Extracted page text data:

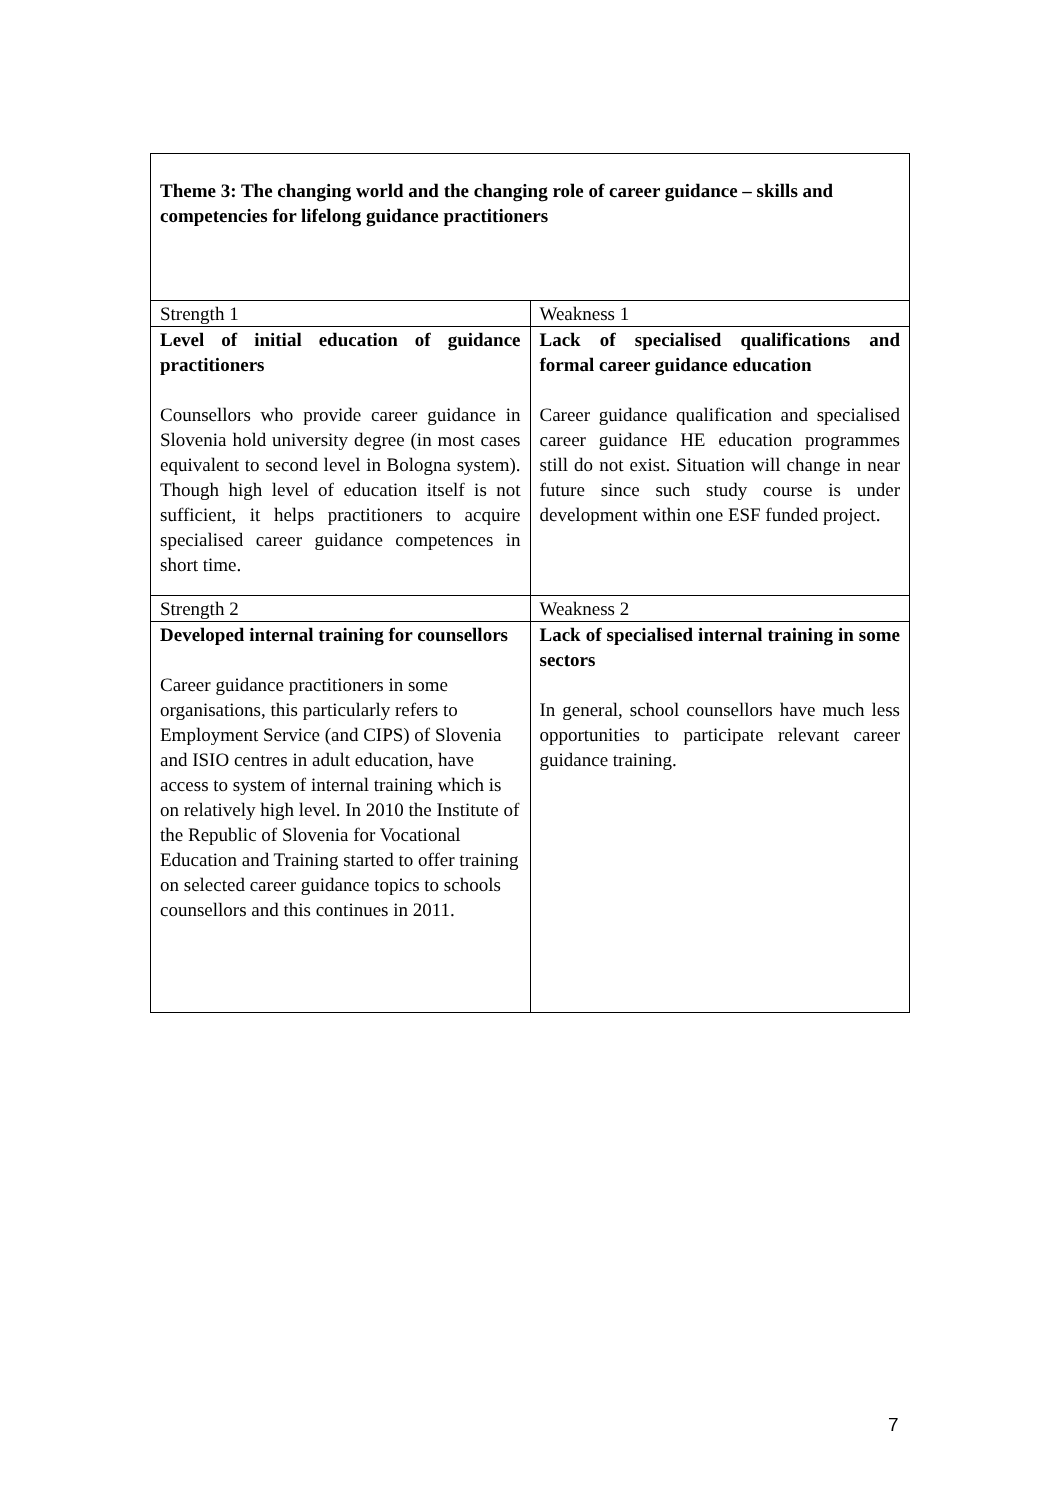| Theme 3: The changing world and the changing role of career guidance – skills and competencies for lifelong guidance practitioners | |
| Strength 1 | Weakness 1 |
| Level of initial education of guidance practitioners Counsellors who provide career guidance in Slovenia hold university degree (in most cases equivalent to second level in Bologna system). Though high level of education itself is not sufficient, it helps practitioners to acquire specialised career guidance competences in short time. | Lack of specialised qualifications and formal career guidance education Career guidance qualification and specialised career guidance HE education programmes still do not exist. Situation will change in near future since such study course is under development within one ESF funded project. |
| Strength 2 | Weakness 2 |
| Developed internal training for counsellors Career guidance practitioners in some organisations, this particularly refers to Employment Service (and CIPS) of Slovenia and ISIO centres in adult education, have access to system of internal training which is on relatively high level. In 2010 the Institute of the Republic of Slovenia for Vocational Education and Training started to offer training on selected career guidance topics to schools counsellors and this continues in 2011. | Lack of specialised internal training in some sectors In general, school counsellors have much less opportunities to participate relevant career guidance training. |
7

> _Work required_:
Set down word for word the lines from the opening of the entries above through the line that contains "Weakness 1 |", and omit every picture.

> _Problem solution_:
| Theme 3: The changing world and the changing role of career guidance – skills and competencies for lifelong guidance practitioners | |
| Strength 1 | Weakness 1 |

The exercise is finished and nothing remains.